Leverage Cap
Regulation & Safety
A leverage cap is a regulator-imposed limit on the maximum leverage brokers may offer retail clients, such as the EU's 30:1 on major pairs, to curb risk.

What is a leverage cap?
A leverage cap is a maximum leverage ratio that a financial regulator permits brokers to offer retail clients on a given instrument or asset class. Instead of leaving leverage entirely up to a broker’s own risk appetite, the regulator sets a hard ceiling — for example, a commonly cited EU/UK-style limit of 30:1 on major currency pairs, with lower caps typically applied to more volatile instruments such as individual shares or cryptocurrencies.
Leverage caps are usually set out in detailed rulebooks that vary by regulator and by product category, so the exact figures depend on which jurisdiction and which specific instrument you’re looking at.
Why leverage caps exist
Leverage magnifies both gains and losses. A retail trader using very high leverage can lose their entire deposit — and, without safeguards, more than their deposit — from a relatively small adverse price move. Regulators that impose leverage caps generally do so specifically to reduce the frequency and severity of retail accounts being wiped out, since retail traders as a group have historically shown a high proportion of losing outcomes on leveraged products.
Leverage caps are typically introduced alongside related protections such as negative balance protection, which stops an account from going into debt even if the market gaps sharply against an open position.

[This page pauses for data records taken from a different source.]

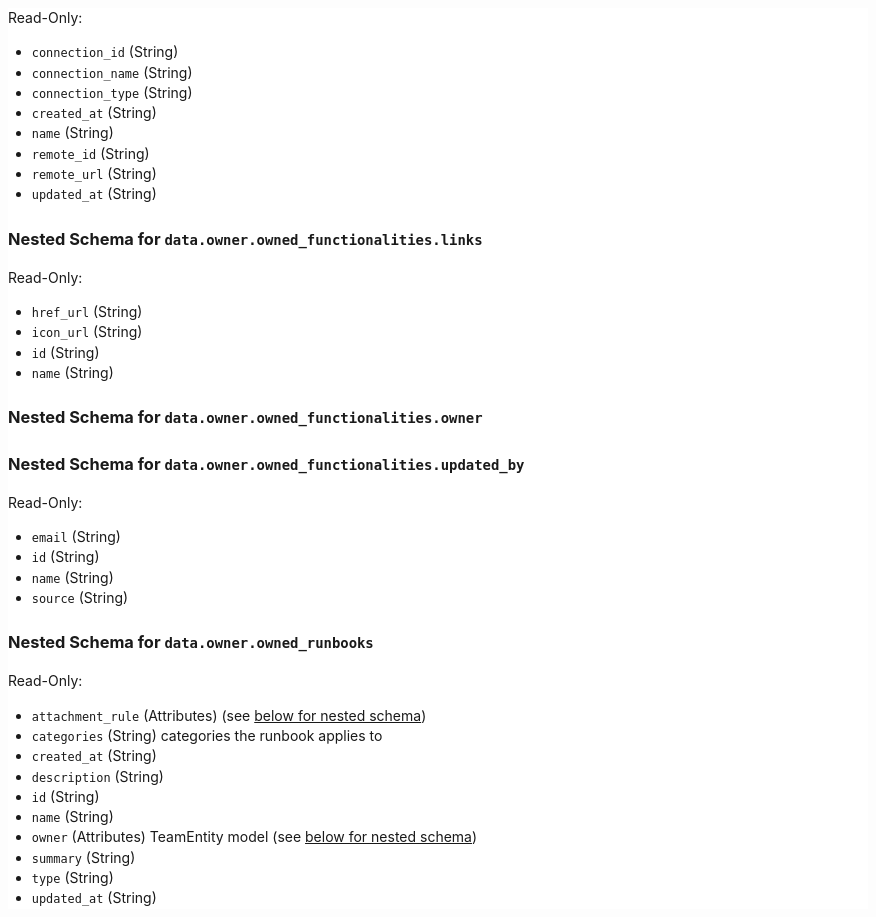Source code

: Read-Only:

- `connection_id` (String)
- `connection_name` (String)
- `connection_type` (String)
- `created_at` (String)
- `name` (String)
- `remote_id` (String)
- `remote_url` (String)
- `updated_at` (String)


<a id="nestedatt--data--owner--owned_functionalities--links"></a>
### Nested Schema for `data.owner.owned_functionalities.links`

Read-Only:

- `href_url` (String)
- `icon_url` (String)
- `id` (String)
- `name` (String)


<a id="nestedatt--data--owner--owned_functionalities--owner"></a>
### Nested Schema for `data.owner.owned_functionalities.owner`


<a id="nestedatt--data--owner--owned_functionalities--updated_by"></a>
### Nested Schema for `data.owner.owned_functionalities.updated_by`

Read-Only:

- `email` (String)
- `id` (String)
- `name` (String)
- `source` (String)



<a id="nestedatt--data--owner--owned_runbooks"></a>
### Nested Schema for `data.owner.owned_runbooks`

Read-Only:

- `attachment_rule` (Attributes) (see [below for nested schema](#nestedatt--data--owner--owned_runbooks--attachment_rule))
- `categories` (String) categories the runbook applies to
- `created_at` (String)
- `description` (String)
- `id` (String)
- `name` (String)
- `owner` (Attributes) TeamEntity model (see [below for nested schema](#nestedatt--data--owner--owned_runbooks--owner))
- `summary` (String)
- `type` (String)
- `updated_at` (String)
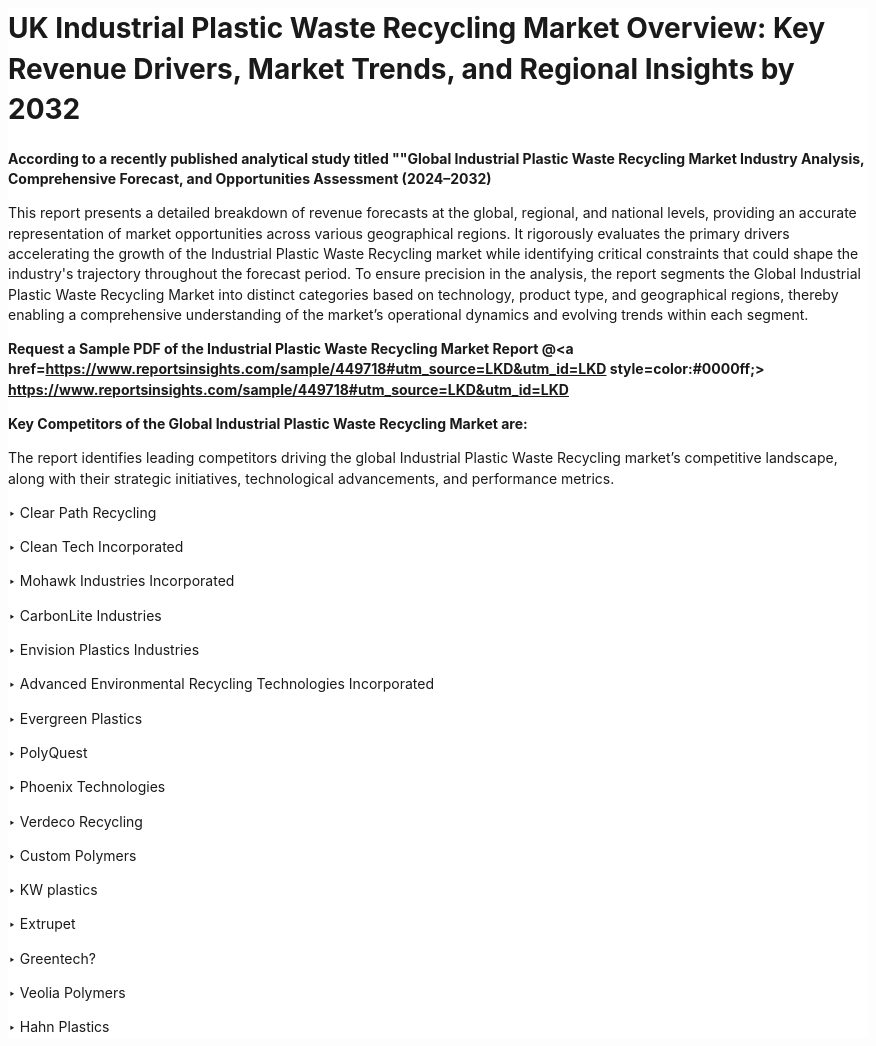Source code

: # UK Industrial Plastic Waste Recycling Market Overview: Key Revenue Drivers, Market Trends, and Regional Insights by 2032

<strong>According to a recently published analytical study titled ""Global Industrial Plastic Waste Recycling Market Industry Analysis, Comprehensive Forecast, and Opportunities Assessment (2024–2032)</strong>

This report presents a detailed breakdown of revenue forecasts at the global, regional, and national levels, providing an accurate representation of market opportunities across various geographical regions. It rigorously evaluates the primary drivers accelerating the growth of the Industrial Plastic Waste Recycling market while identifying critical constraints that could shape the industry's trajectory throughout the forecast period. To ensure precision in the analysis, the report segments the Global Industrial Plastic Waste Recycling Market into distinct categories based on technology, product type, and geographical regions, thereby enabling a comprehensive understanding of the market’s operational dynamics and evolving trends within each segment.

<strong>Request a Sample PDF of the Industrial Plastic Waste Recycling Market Report </strong><strong>@<a href=https://www.reportsinsights.com/sample/449718#utm_source=LKD&utm_id=LKD style=color:#0000ff;> https://www.reportsinsights.com/sample/449718#utm_source=LKD&utm_id=LKD</a></strong></font>

<strong>Key Competitors of the Global Industrial Plastic Waste Recycling Market are:</strong>

The report identifies leading competitors driving the global Industrial Plastic Waste Recycling market’s competitive landscape, along with their strategic initiatives, technological advancements, and performance metrics.

‣ Clear Path Recycling

‣ Clean Tech Incorporated

‣ Mohawk Industries Incorporated

‣ CarbonLite Industries

‣ Envision Plastics Industries

‣ Advanced Environmental Recycling Technologies Incorporated

‣ Evergreen Plastics

‣ PolyQuest

‣ Phoenix Technologies

‣ Verdeco Recycling

‣ Custom Polymers

‣ KW plastics

‣ Extrupet

‣ Greentech?

‣ Veolia Polymers

‣ Hahn Plastics
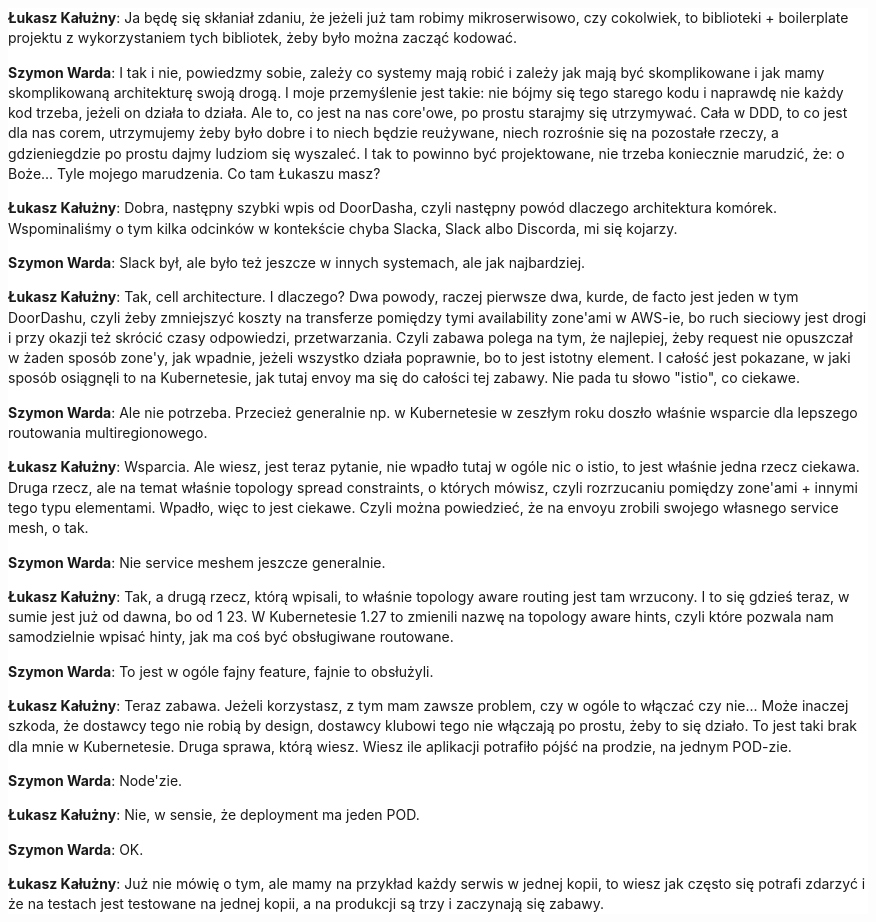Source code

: **Łukasz Kałużny**: Ja będę się skłaniał zdaniu, że jeżeli już tam robimy mikroserwisowo, czy cokolwiek, to biblioteki + boilerplate projektu z wykorzystaniem tych bibliotek, żeby było można zacząć kodować.

**Szymon Warda**: I tak i nie, powiedzmy sobie, zależy co systemy mają robić i zależy jak mają być skomplikowane i jak mamy skomplikowaną architekturę swoją drogą. I moje przemyślenie jest takie: nie bójmy się tego starego kodu i naprawdę nie każdy kod trzeba, jeżeli on działa to działa. Ale to, co jest na nas core'owe, po prostu starajmy się utrzymywać. Cała w DDD, to co jest dla nas corem, utrzymujemy żeby było dobre i to niech będzie reużywane, niech rozrośnie się na pozostałe rzeczy, a gdzieniegdzie po prostu dajmy ludziom się wyszaleć. I tak to powinno być projektowane, nie trzeba koniecznie marudzić, że: o Boże... Tyle mojego marudzenia. Co tam Łukaszu masz?

**Łukasz Kałużny**: Dobra, następny szybki wpis od DoorDasha, czyli następny powód dlaczego architektura komórek. Wspominaliśmy o tym kilka odcinków w kontekście chyba Slacka, Slack albo Discorda, mi się kojarzy.

**Szymon Warda**: Slack był, ale było też jeszcze w innych systemach, ale jak najbardziej.

**Łukasz Kałużny**: Tak, cell architecture. I dlaczego? Dwa powody, raczej pierwsze dwa, kurde, de facto jest jeden w tym DoorDashu, czyli żeby zmniejszyć koszty na transferze pomiędzy tymi availability zone'ami w AWS-ie, bo ruch sieciowy jest drogi i przy okazji też skrócić czasy odpowiedzi, przetwarzania. Czyli zabawa polega na tym, że najlepiej, żeby request nie opuszczał w żaden sposób zone'y, jak wpadnie, jeżeli wszystko działa poprawnie, bo to jest istotny element. I całość jest pokazane, w jaki sposób osiągnęli to na Kubernetesie, jak tutaj envoy ma się do całości tej zabawy. Nie pada tu słowo "istio", co ciekawe.

**Szymon Warda**: Ale nie potrzeba. Przecież generalnie np. w Kubernetesie w zeszłym roku doszło właśnie wsparcie dla lepszego routowania multiregionowego.

**Łukasz Kałużny**: Wsparcia. Ale wiesz, jest teraz pytanie, nie wpadło tutaj w ogóle nic o istio, to jest właśnie jedna rzecz ciekawa. Druga rzecz, ale na temat właśnie topology spread constraints, o których mówisz, czyli rozrzucaniu pomiędzy zone'ami + innymi tego typu elementami. Wpadło, więc to jest ciekawe. Czyli można powiedzieć, że na envoyu zrobili swojego własnego service mesh, o tak.

**Szymon Warda**: Nie service meshem jeszcze generalnie.

**Łukasz Kałużny**: Tak, a drugą rzecz, którą wpisali, to właśnie topology aware routing jest tam wrzucony. I to się gdzieś teraz, w sumie jest już od dawna, bo od 1 23. W Kubernetesie 1.27 to zmienili nazwę na topology aware hints, czyli które pozwala nam samodzielnie wpisać hinty, jak ma coś być obsługiwane routowane.

**Szymon Warda**: To jest w ogóle fajny feature, fajnie to obsłużyli.

**Łukasz Kałużny**: Teraz zabawa. Jeżeli korzystasz, z tym mam zawsze problem, czy w ogóle to włączać czy nie... Może inaczej szkoda, że dostawcy tego nie robią by design, dostawcy klubowi tego nie włączają po prostu, żeby to się działo. To jest taki brak dla mnie w Kubernetesie. Druga sprawa, którą wiesz. Wiesz ile aplikacji potrafiło pójść na prodzie, na jednym POD-zie.

**Szymon Warda**: Node'zie.

**Łukasz Kałużny**: Nie, w sensie, że deployment ma jeden POD.

**Szymon Warda**: OK.

**Łukasz Kałużny**: Już nie mówię o tym, ale mamy na przykład każdy serwis w jednej kopii, to wiesz jak często się potrafi zdarzyć i że na testach jest testowane na jednej kopii, a na produkcji są trzy i zaczynają się zabawy.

Why it matters for traders
Traders sometimes see brokers advertising very high leverage (several hundred to one, or more) and assume it’s a straightforward advantage. In reality, this usually signals that the broker is operating under a jurisdiction or entity without a retail leverage cap — often an offshore broker setup with correspondingly lighter oversight overall, not just on leverage. Higher available leverage is not inherently better; it simply shifts more risk onto the trader, and caps exist precisely because unrestricted leverage has proven costly for many retail accounts.
Quick recap
- A leverage cap is a regulator-set ceiling on the maximum leverage offered to retail clients.
- Caps vary by regulator and by instrument, and are usually tighter for riskier assets.
- Very high advertised leverage often signals an entity outside strict tier-1 regulation, not a free advantage.